Dominoes falling as Herriman prepares to develop 100 acres along MVC

May 03, 2019 09:43AM ● By Travis Barton

The proposed site plan for the 100 acres of land located west of Mountain View Corridor and north of 12600 South. (Courtesy Herriman City)

By Travis Barton | [email protected]

In a potential boon to Herriman’s sales tax revenue, the city council continued rezoning large swaths of land along Mountain View Corridor for an auto mall special district and commercial zone. 

Located at approximately 4950 West and 12600 South, the estimated 100 acres of land is in the process of being rezoned to attract an auto mall, while a portion of land along 12600 South will be commercial. City officials have received several proposals for entertainment/recreational developments for the commercial area. 

If developed as planned, according to city documents, approximately 90 acres will be the auto mall with 10 acres along 12600 South will serve as commercial.

The potential development, city officials said, will provide local sales and services, jobs and increased revenue for the city. 

Councilwoman Nicole Martin said during the March 13 council meeting that the council’s philosophy is balancing the community between sales tax revenue generators (like auto malls and businesses) and residential housing. 

“What you’ll see from this council moving forward is those types of projects that take the tracks of land and look for alternate uses to balance out the really heavy residential growth that we’ve had,” Martin said.

In December, the council approved an adjustment to the city’s land code creating an auto mall special district.
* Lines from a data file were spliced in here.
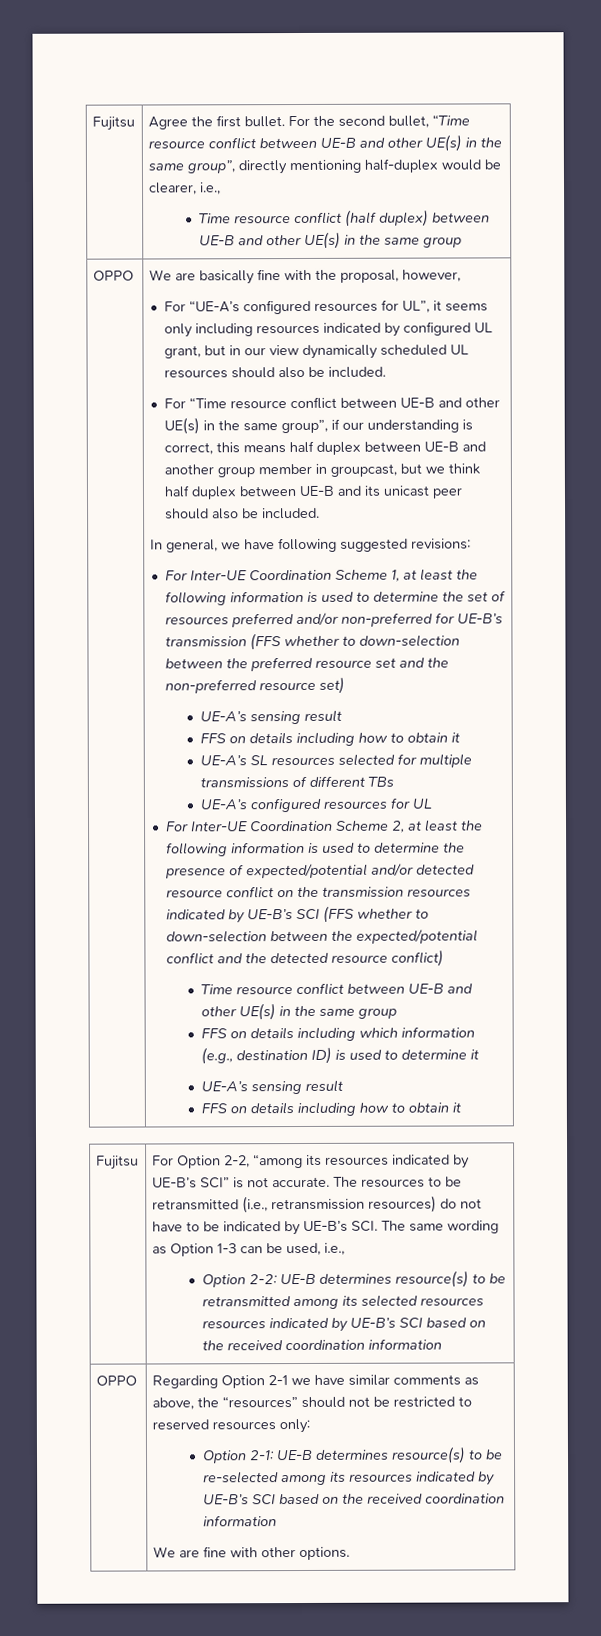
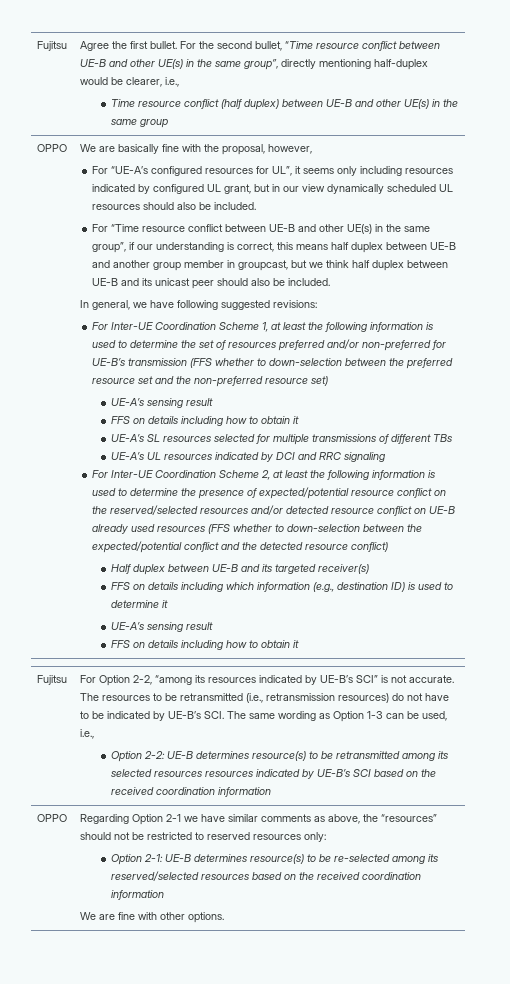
[250,797,433,813] configured resources for UL -> [146,452,385,462] UL resources indicated by DCI and RRC signaling
(369, 871) none -> [351,488,447,498] [92,505,249,515] resource conflict on the reserved/selected resources
[297,886,472,898] [166,908,321,924] the transmission resources indicated by UE-B’s SCI -> [429,506,456,514] [92,524,206,534] UE-B already used resources
[201,982,474,996] [201,1003,398,1021] Time resource conflict between UE-B and other UE(s) in the same group -> [110,564,369,575] Half duplex between UE-B and its targeted receiver(s)
[349,1471,496,1486] [203,1494,277,1505] resources indicated by UE-B’s SCI -> [110,871,249,881] reserved/selected resources

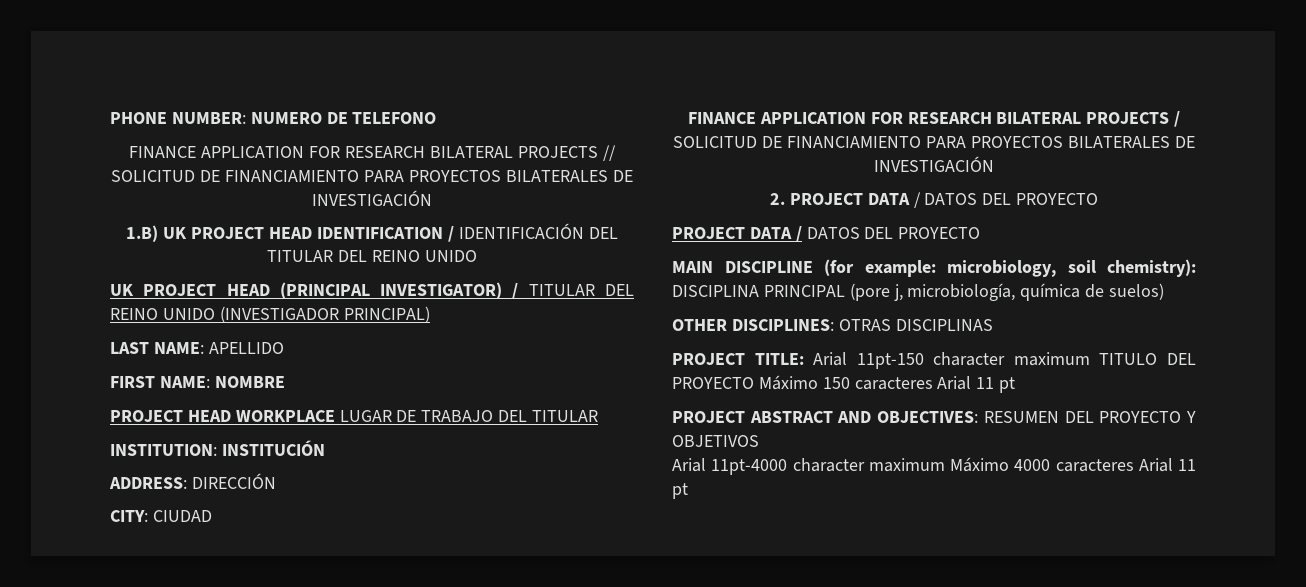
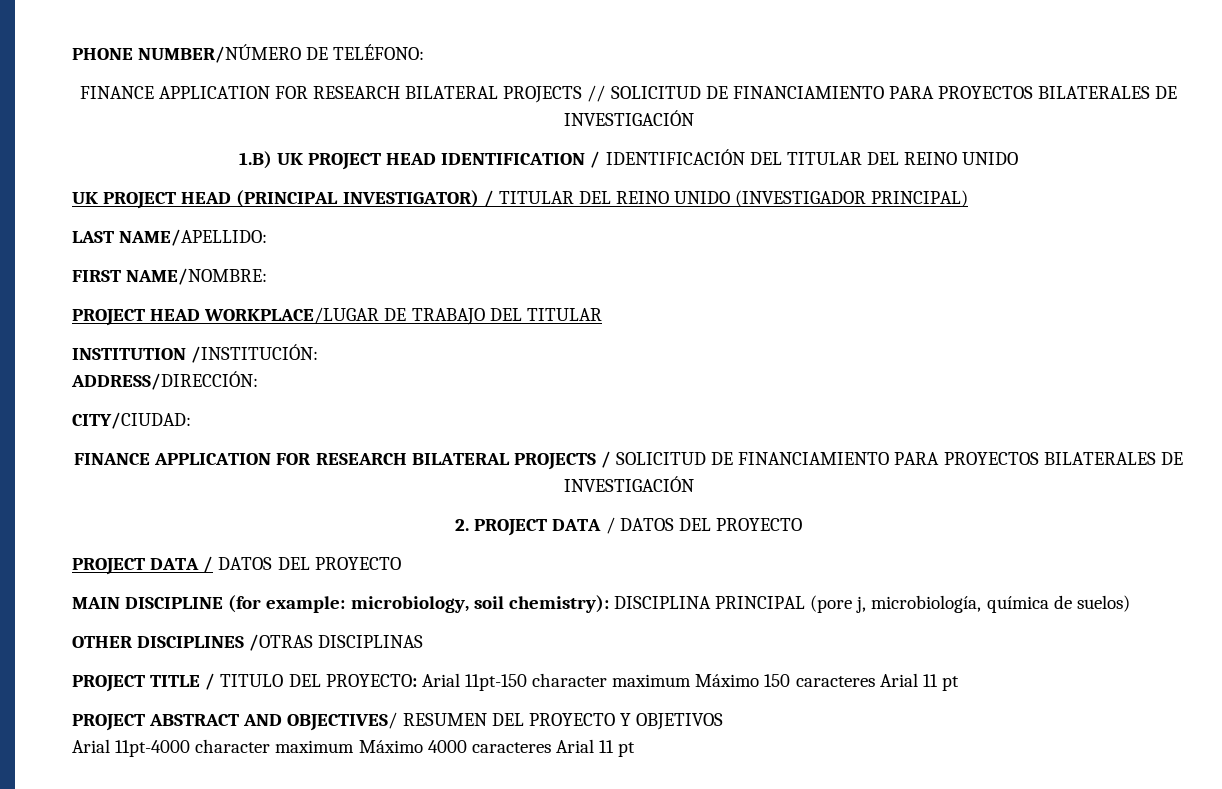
[171,112,437,124] NUMBER: NUMERO DE TELEFONO -> [138,44,425,63] NUMBER/NÚMERO DE TELÉFONO:
[153,342,284,354] NAME: APELLIDO -> [119,229,268,246] NAME/APELLIDO:
[159,376,285,388] [110,410,392,422] NAME: NOMBRE // PROJECT HEAD WORKPLACE LUGAR -> [126,268,268,285] [72,307,380,326] NAME/NOMBRE: // PROJECT HEAD WORKPLACE/LUGAR
[110,440,325,456] [109,473,276,489] [110,510,212,522] INSTITUTION: INSTITUCIÓN // ADDRESS: DIRECCIÓN // CITY: CIUDAD -> [72,344,319,363] [71,371,258,390] [72,412,191,429] INSTITUTION /INSTITUCIÓN: // ADDRESS/DIRECCIÓN: // CITY/CIUDAD:
[731,319,891,331] DISCIPLINES: OTRAS -> [137,634,314,651] DISCIPLINES /OTRAS
[754,353,804,365] TITLE: -> [150,673,417,690] TITLE / TITULO DEL PROYECTO:
[1099,353,1196,365] [672,377,754,389] TITULO DEL PROYECTO -> (692, 680) none
[877,411,979,423] OBJECTIVES: -> [287,712,398,731] OBJECTIVES/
In March, almost 23 acres was rezoned to auto mall and commercial by the council, with a further 4.2 acres rezoned for the same purpose in April. 

No exclusively used car sales lots will be permitted, according to city documents. 

Residents to the west of the proposed area expressed concerns at a neighborhood meeting in February about effects on property values, lighting, traffic and pollution. 

City Planner Michael Maloy explained during a March council meeting every project proposed for the property will go through additional site plan reviews. There will also be a 6-foot wall, 28 feet of landscaping, a four-lane road and an additional 28 feet of landscaping separating the auto mall from residents to the west. 

“This is very unusual to see 28 feet of landscaping on either side of the main street accessions,” he said. “So, there will be quite a bit of opportunity to buffer or mitigate potential impacts.” 

Councilman Clint Smith added that part of the street alignment would include future allowances for a TRAX line to be built there. 

“We’ve done a lot of forethought and planning, especially in this area, recognizing there is residential in this area, and we knew we wanted some type of retail along the front edge of Mountain View Corridor,” Smith said. “There’s been a lot of thought put into this, how to buffer that appropriately.”